Change in appearance

  • Hair loss starts 7-14 days after initiation of chemotherapy. The hair will usually fall out in tufts.

  • The child will likely be Cushingoid from taking steroids.

Change in self-image

The treatment is usually a major burden for the child both physically and psychologically. This can change the way the child thinks of himself/herself.

Change of mood

Use of steroids makes the child susceptible to significant changes in mood. This may be a great burden for both the child and the rest of the family. 
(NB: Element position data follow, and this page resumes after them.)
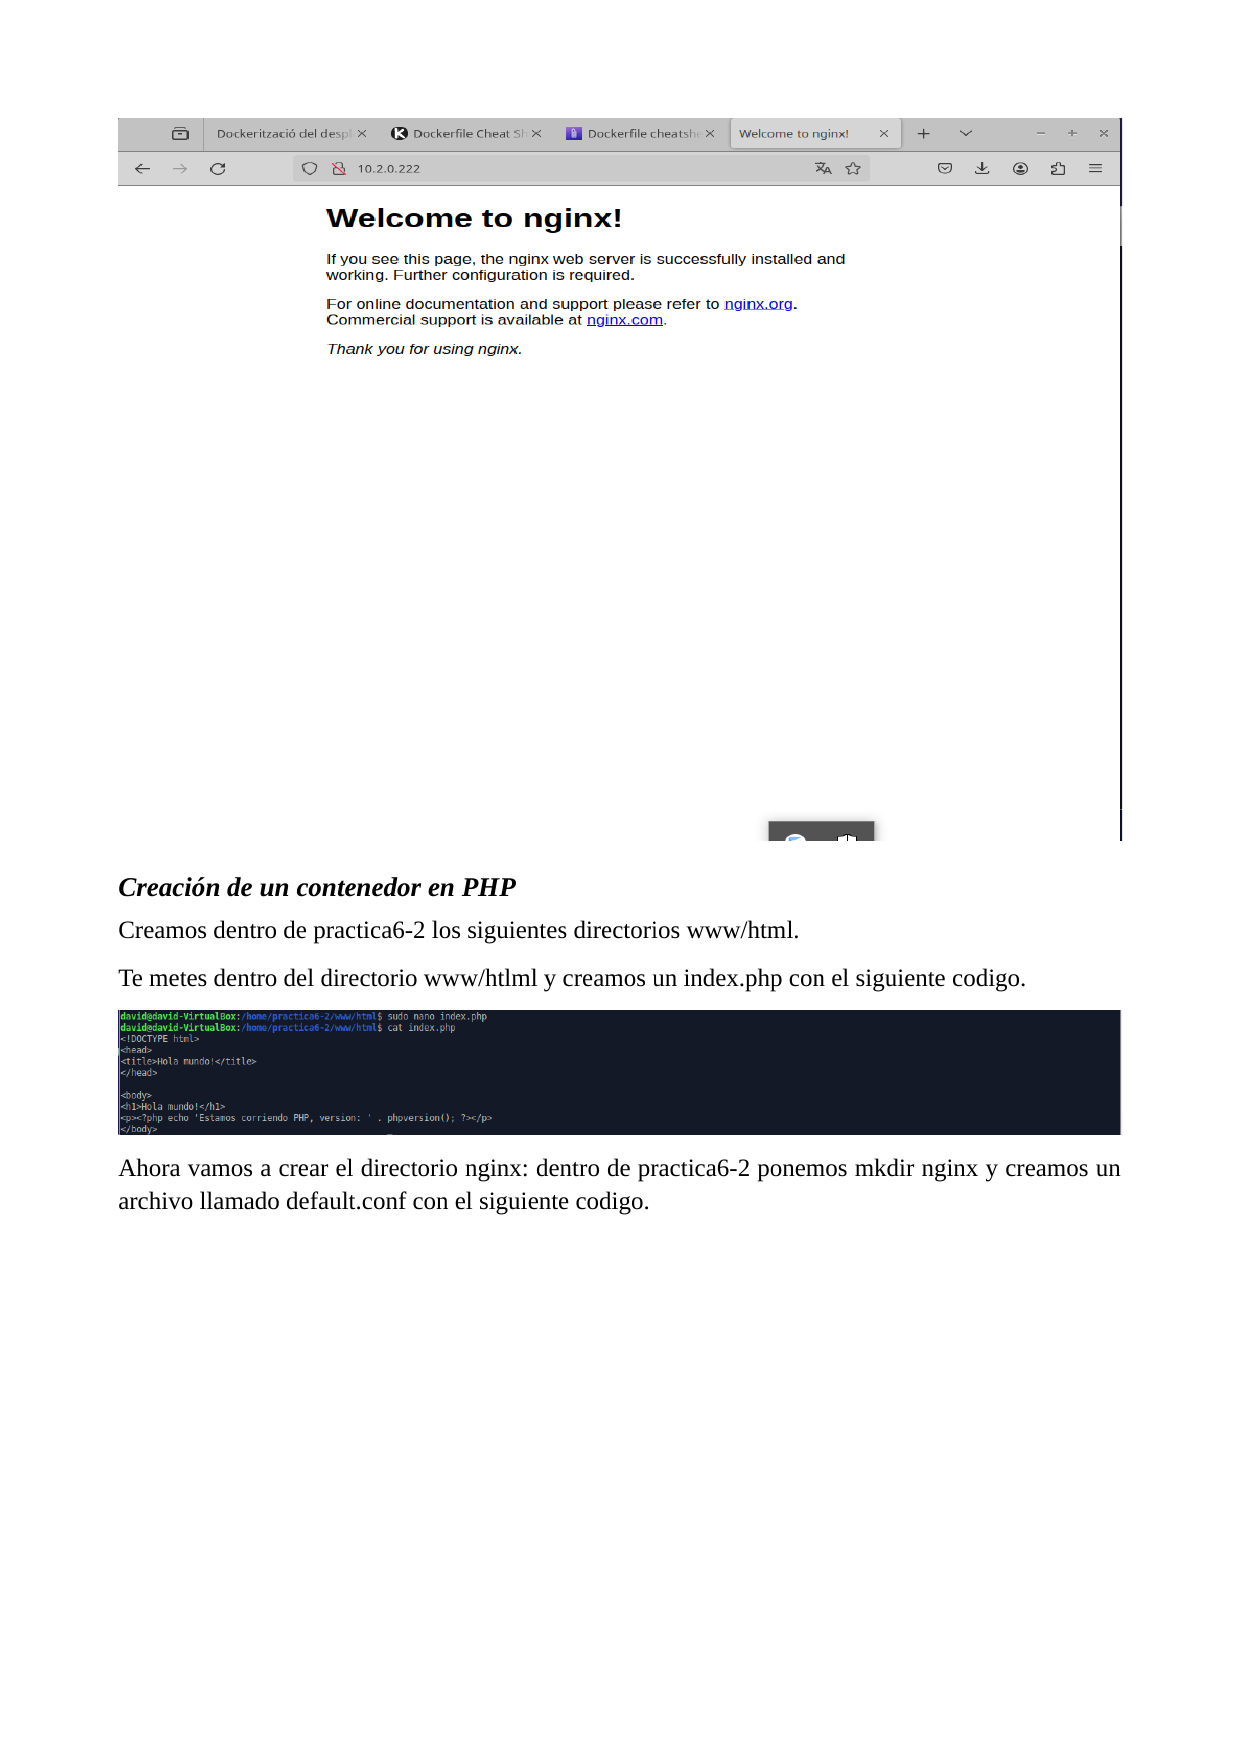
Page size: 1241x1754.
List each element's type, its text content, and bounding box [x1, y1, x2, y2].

text Creamos dentro de practica6-2 los siguientes directorios www/html. [118, 915, 1122, 944]
text Ahora vamos a crear el directorio nginx: dentro de practica6-2 ponemos mkdir nginx y creamos un archivo llamado default.conf con el siguiente codigo. [118, 1153, 1122, 1215]
picture [118, 1010, 1123, 1135]
picture [118, 118, 1123, 841]
subtitle Creación de un contenedor en PHP [118, 871, 1122, 903]
text Te metes dentro del directorio www/htlml y creamos un index.php con el siguiente codigo. [118, 963, 1122, 991]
Treatment usually leads to isolation from local community. The child may not be included in normal play. Finding a balance between protecting the child from infection and allowing him/her to live a normal life is difficult, since the child is susceptible to infection during the entire treatment period. The child should avoid crowds such as shopping centers and public transportation. Ten to fourteen days after finishing a course of chemotherapy, the blood values are at their lowest. This is when the child is most susceptible to infection. 

If the child feels well and does not have a white blood cell count that is too low, he/she may go to school. Otherwise, the child receives home-schooling. Younger children should not go to preschool during treatment, or during the first months after treatment is over.